[Footnote 2: She had taken a damsel in male attire for a man]
[Footnote 3: Crescimbeni himself had not seen the translation from Apuleius, nor, apparently, several others—Commentari, &c. vol. ii. part ii. lib. vii. sect. xi.]
[Footnote 4: Article on the Narrative and Romantic Poems of the Italians, in the Quarterly Review, No. 62, p. 527.]
[Footnote 5:
“E’ suoi capelli a se sciolse
di testa,
Che n’avea molti la dama gioconda;
Ed, abbracciato il cavalier con festa,
Tutto il coperse de la treccia bionda:
Cosi, nascosi entrambi di tal vesta,
Uscir’ di quella fonte e la bell’
onda.”
Her locks she loosened from her lovely
head,
For many and long had that same lady fair;
And clasping him in mirth as round they
spread,
Covered the knight with the sweet shaken
hair:
And so, thus both together garmented,
They issued from the fount to the fresh
air.
Readers of the Faerie Queene will here see where Spenser has been, among his other visits to the Bowers of Bliss.]
[Footnote 6: Foscolo, ut sup. p. 528.]
[Footnote 7: A late amiable man of wit, Mr. Stewart Rose, has given a prose abstract of Berni’s Orlando Innamorato, with occasional versification; but it is hardly more than a dry outline, and was, indeed, intended only as an introduction to his version of the Furioso. A good idea, however, of one of the phases of Berni’s humour may be obtained from the same gentleman’s abridgment of the Animali Parlanti of Casti, in which he has introduced a translation of the Tuscan’s description of himself and of his way of life, out of his additions to Boiardo’s poem. The verses in the prohibited edition of Berni’s Orlando, in which he denounced the corruptions of the clergy, have been published, for the first time in this country, in the notes to the twentieth canto of Mr. Panizzi’s Boiardo. They have all his peculiar wit, together with a Lutheran earnestness; and shew him, as that critic observes, to have been “Protestant at his heart.”

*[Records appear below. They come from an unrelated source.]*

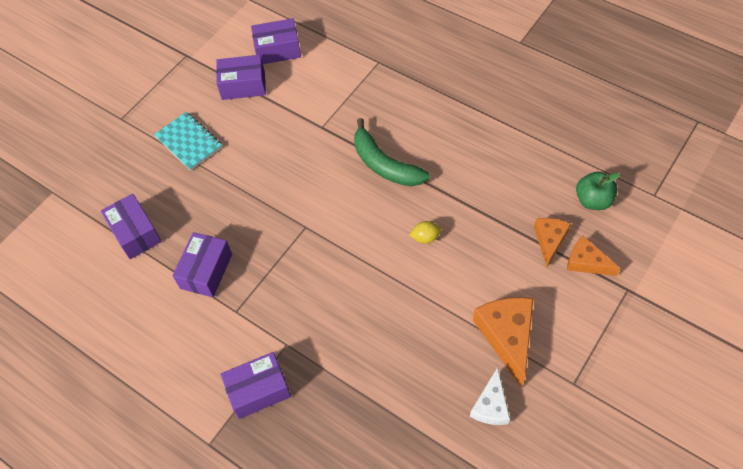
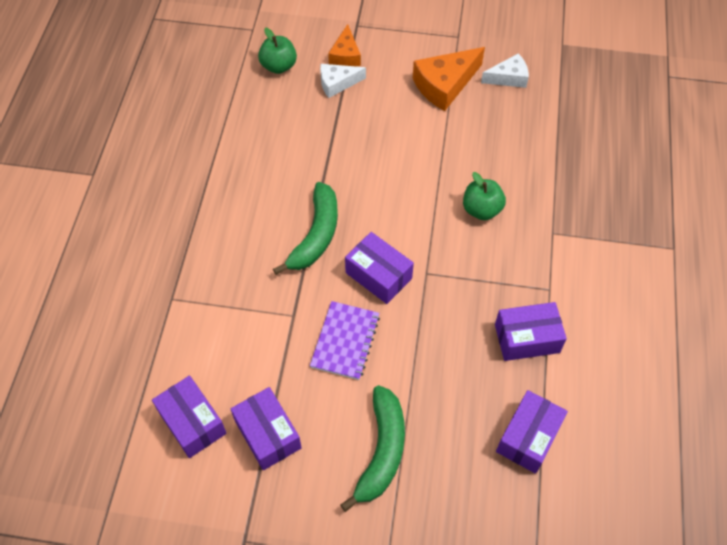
camera: 120 degrees left, 0 degrees up
turquoise notebook [154,112,222,171] -> green banana [340,385,405,512]
purple box [221,352,291,419] -> purple box moved to [345,232,414,304]
yellow lemon [409,221,441,244] -> none
orange cheese [534,218,571,268] -> white cheese [320,64,366,98]
none -> purple notebook [310,301,380,380]
none -> green apple [463,172,506,220]

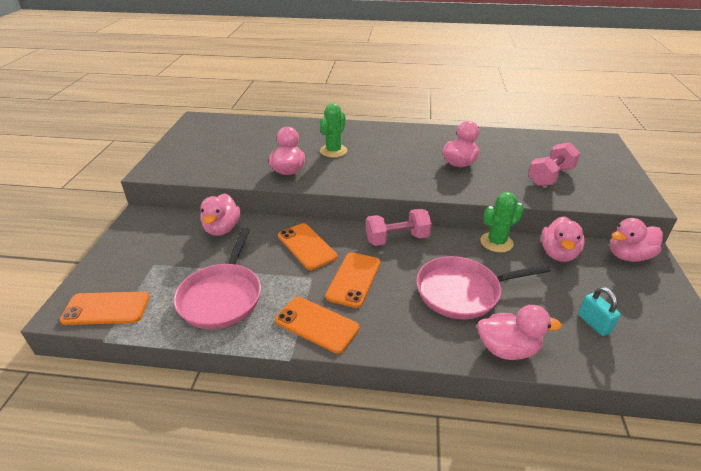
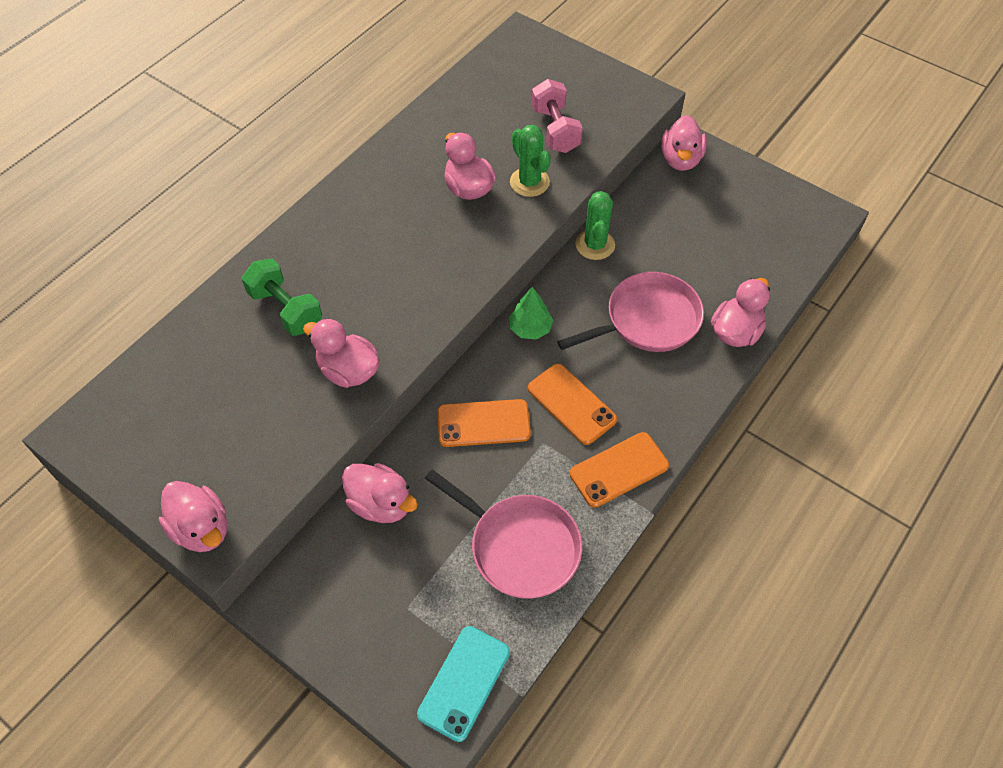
camera: 60 degrees left, 20 degrees up
orange phone [60,292,150,325] -> turquoise phone [417,626,510,742]
green cactus [320,103,347,158] -> green cactus moved to [510,125,551,197]
pink dumbbell [366,209,432,246] -> green tree [509,287,553,340]
pink pan [416,256,550,319] -> pink pan turned 135 degrees counterclockwise [557,272,704,352]
pink duck [541,216,585,262] -> pink duck moved to [159,481,227,552]
turquoise padlock [578,287,621,336] -> none
none -> green dumbbell [242,258,322,336]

Since writing this note I have called to mind that a translation of Berni’s account of himself is to be found in Mr. Rose’s prose abstract of the Innamorato.]
THE ADVENTURES OF ANGELICA.
Argument.
Angelica, daughter of Galafron, king of Cathay, the most beautiful of womankind, and a possessor of the art of magic, comes, with her brother Argalia, to the court of Charlemagne under false pretences, in order to carry away his knights to the country of her father. Her immediate purpose is defeated, and her brother slain; but all the knights, Orlando in particular, fall in love with her; and she herself, in consequence of drinking at an enchanted fountain, becomes in love with Rinaldo. On the other hand, Rinaldo, from drinking a neighbouring fountain of a reverse quality, finds his own love converted to loathing. Various adventures arise out of these circumstances; and the fountains are again drunk, with a mutual reversal of their effects.